Many Americans don’t know much about what goes on in other countries except when the nationwide mainstream media tells them what they’re “supposed” to hear (you know, like other countries have gun control, so the U.S. “should,” too). Because of this, much of what you’ll read in this story may surprise you.
See, terrorism is common in many parts of the world, and political infighting often becomes violent in other countries. Yes, in other countries where gun control is practiced by the government. So, who has the guns in those countries? You guessed it: only the government and criminals (and, in some cases, those are the same people).
But people in at least one of those countries are waking up to the reality of why they need to have firearms of their own and not to just trust their governments. Masara Kim writes,
The years-long clamor by Nigerian citizens for the right to bear arms has begun to sound like a roar.
“If the Government cannot protect us, we will use any means to protect ourselves,” Rev. Polycarp Lubo said at a mass funeral in Yelwan Zangam for victims of terrorist attacks by gunmen.

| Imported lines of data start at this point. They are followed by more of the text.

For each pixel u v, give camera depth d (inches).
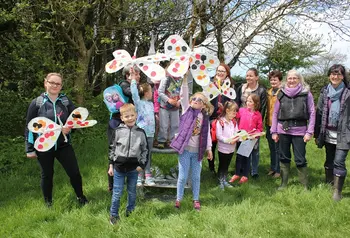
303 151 172.1
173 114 172.4
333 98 161.9
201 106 144.9
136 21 331.0
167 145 173.8
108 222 133.0
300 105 167.9
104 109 350.3
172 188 175.6
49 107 140.1
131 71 152.1
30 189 174.2
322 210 144.9
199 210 145.9
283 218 138.3
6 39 292.5
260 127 191.9
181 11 351.3
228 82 185.6
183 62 146.6
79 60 327.9
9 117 295.6
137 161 131.3
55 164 205.5
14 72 299.3
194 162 149.5
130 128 132.9
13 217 136.6
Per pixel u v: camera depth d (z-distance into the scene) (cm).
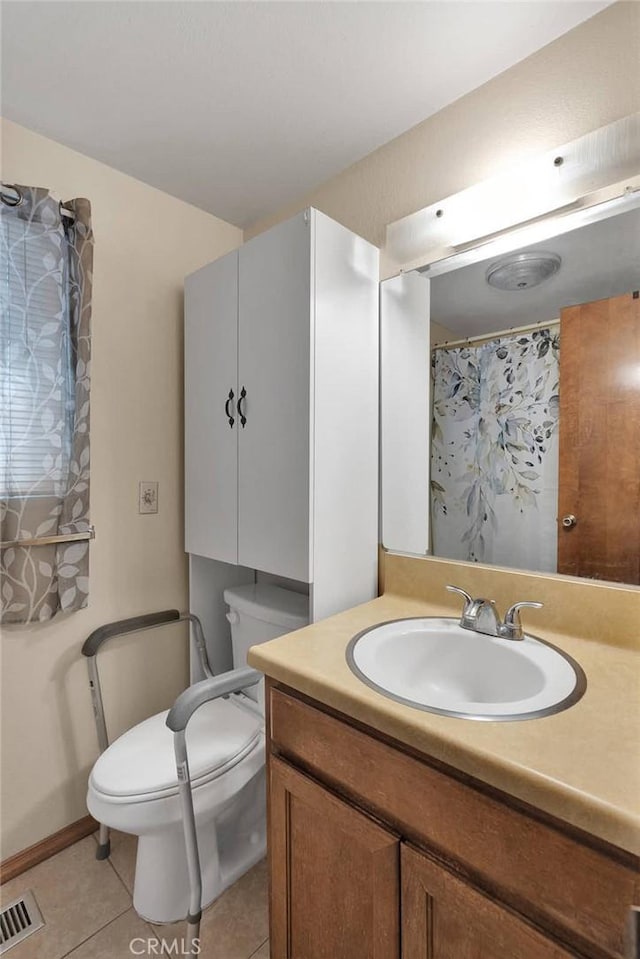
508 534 120
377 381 144
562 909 58
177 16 105
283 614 145
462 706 76
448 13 104
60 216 139
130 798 109
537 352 115
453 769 70
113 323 160
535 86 115
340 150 150
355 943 83
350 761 83
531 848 61
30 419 135
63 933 120
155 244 170
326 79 122
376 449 143
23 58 115
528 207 114
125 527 164
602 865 55
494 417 122
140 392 168
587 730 69
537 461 115
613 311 104
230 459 149
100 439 157
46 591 138
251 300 140
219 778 119
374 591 143
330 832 85
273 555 134
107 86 124
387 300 143
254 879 137
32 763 143
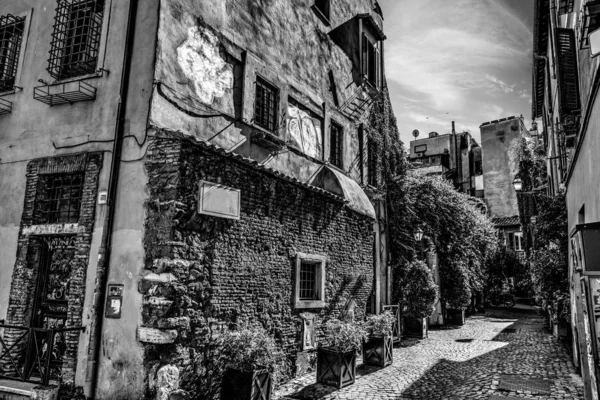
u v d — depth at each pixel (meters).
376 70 15.81
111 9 7.65
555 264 12.95
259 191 8.02
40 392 6.11
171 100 7.23
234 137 8.70
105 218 6.76
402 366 9.77
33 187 7.62
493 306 28.86
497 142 37.66
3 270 7.56
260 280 7.85
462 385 8.01
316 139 11.78
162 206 6.35
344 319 10.42
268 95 10.18
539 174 21.03
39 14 8.41
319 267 9.66
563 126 8.55
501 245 28.62
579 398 7.12
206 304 6.69
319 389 7.71
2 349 7.22
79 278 6.77
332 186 11.26
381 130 15.52
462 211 19.25
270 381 6.50
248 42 9.48
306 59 11.70
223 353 6.74
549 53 14.48
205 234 6.80
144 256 6.34
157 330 5.93
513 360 10.47
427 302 14.32
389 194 15.45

“We are not telling our people to be lawless, but if anyone says your life is not of value, his too should not be accorded any value. Our people have to rise up and defend themselves instead of sleeping and waiting on the government for protection.”
Outraged citizens protesting lax law enforcement and restraints on gun ownership carried the corpses of their friends and neighbors killed by gun-carrying terrorists to the doors of the Government House in Jos, Nigeria, on Aug. 25.
The latest attack by Fulani militants, Nigeria’s deadliest insurgent group, killed 36 people in a northern suburb on the outskirts of Jos, the capital of Plateau state, on Aug. 24. The attack was among a series in the state that has killed a combined 150 people from July 31, according to Markus Kanda, the chairman of the Youth Wing of the Christian Association of Nigeria (CAN).
“We are tired of telling our members to calm down each time there is an attack,” Lubo, the chairman of the Christian Association of Nigeria (CAN), told journalists in Jos.
More than 500 protestors gathered again on Aug. 30 at the entrance of the State Legislature in Jos to demand that they be allowed to defend themselves against attacks.
If this situation doesn’t sound familiar enough to people in the U.S., then, maybe, this next bit of information will sound suspiciously like Portland, Chicago, or Baltimore. Kim continues:
“They say we should not carry arms, yet they have not shown commitment to protect us. If you carry a cutlass to defend yourself, even during armed attack, the government will arrest you. But those who kill with AK-47s are still free out there, and when you talk they come after you,” [protester Martha] David said.
Personal firearm ownership is for the purpose of personal protection, whether protection is needed from criminals or from government tyranny. The Declaration of Independence and the Second Amendment to the Constitution make that abundantly clear.
Maybe, it’s time that Americans were more vocal that we aren’t going to tolerate our rights being trampled on anymore especially when those who take our rights leave us defenseless.